* REQUIRED ACTION *
In the passage on the intrinsic value of wildlife, whose theory of primary and secondary qualities did Callicott rely on to argue that nature is value-free for science?

5.4. Challenges for a Non-Naturalist or Minimal Theistic Defense of the Intrinsic Value of Wildlife

As I have argued, analysis of the meaning and phenomenology of the goodness of life forms suggests a realm of values not reducible to the physical, and hints at a transcendent goodness that is involved in the creation of life on earth (i.e. a non-naturalism and a minimal theism). This claim may be considered arrogant or presumptive, but I suggest it follows from the rational mind’s quest to know, and if it is inadequate, this can best be shown by demonstrating the weakness of the arguments for such a non-naturalist and minimal theistic foundation of environmental ethics, along with supplying an adequate version of either a subjective or naturalistic theory of intrinsic value. Until this is done, as argued above, there are reasons to believe this lack of success will plague any version of subjective or naturalist theories of intrinsic value.
This might be cause for alarm for some, but it also could lead one to reevaluate one’s subjectivist or naturalist beliefs and underlying assumptions and to look at the possibility that an adequate explanation for one’s moral views can only be found in non-naturalism and perhaps a minimal theism. Yet this will not be easy; there are often deep-seated biases against what is perceived to be “unscientific” or “metaphysical” accounts of reality. This comes out in the very language used. For example, many object to theories upholding the objective intrinsic value of living creatures by saying that they place “exacting metaphysical demands” on humans, involve a “dubious ontological commitment” or “extravagant metaphysical claim”, or bring about an “epistemic crisis” (Frankena 1979, p. 8; Pluhar 1983; Callicott 1984, p. 302; 1999 p. 229; Elliot 1992, p. 155; Harlow 1992; O’Neill 1997, p. 128; Frankenberry 1999; Hargrove 2002; Hill 2006, p. 333; Svoboda 2011).
I call these biases, as exactly why objective or metaphysical or theistic frameworks are problematic is rarely set forth in much detail. Such views, in fact, seem to be based upon unquestioned assumptions that have been culturally appropriated (I am speaking of the academic culture here) and to be founded more on unreflective or visceral reactions than rational arguments. If authors do go beyond such minimal expressions, critiques of more realistic accounts of intrinsic value are often couchedin terms of a vague account of what a modern theory of reality requires or what is consistent with a scientific world view or with enlightened and rigorous thinking. Yet, excepting Callicott and a few others, little effort has been put into telling us exactly why such claims of objective or realistic intrinsic value need to be rejected by one who upholds a scientific or “modern” world view. Callicott (1999, pp. 229–30) did early on argue that nature is value-free for science in light of the working out of a theory of primary and secondary qualities by Descartes, Locke, and Hume. Yet is this view from science or from a scientifically inclined philosophy that may or may not be correct? And even if true, why think values are part of the subset of secondary qualities instead of primary ones or something altogether different? One wants to know who has defined what a modern scientific view consists of and on what rational basis. One tends to find in this regard citations of particular scientists who uphold such a position, but little recognition that not all scientists do so, that such views are much disputed (both scientifically and metaphysically), and that little evidence that is itself scientific has been produced for said positions. Indeed, they are most often positions based upon a philosophy of science, not science itself, and so must be defended and not just asserted.

* RECORDED DATA *
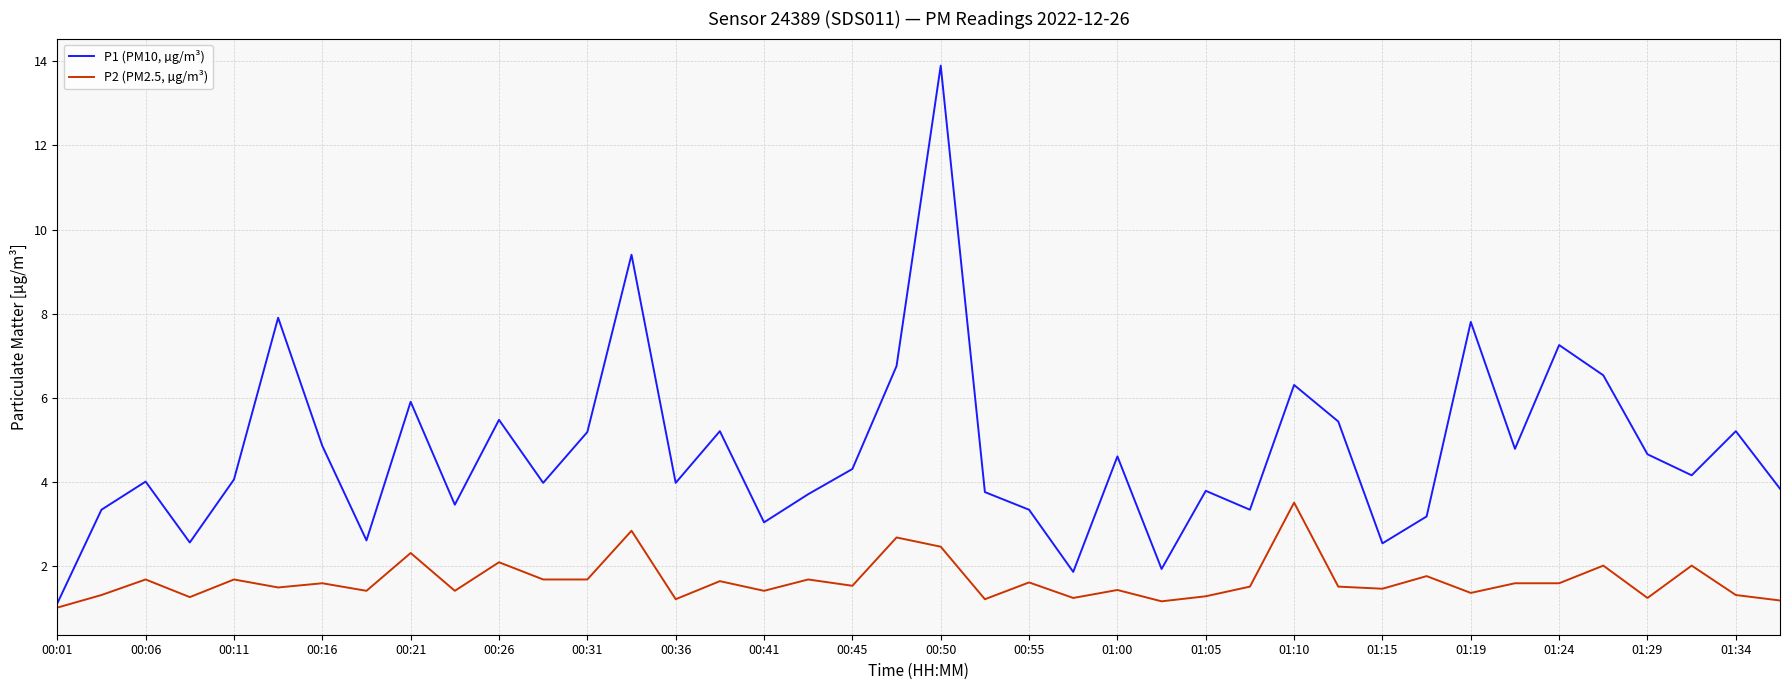

List the series in order of their peak value, highest first.

P1 (PM10, µg/m³), P2 (PM2.5, µg/m³)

* RESPONSE FOR THIS EXERCISE *
Descartes, Locke, and Hume.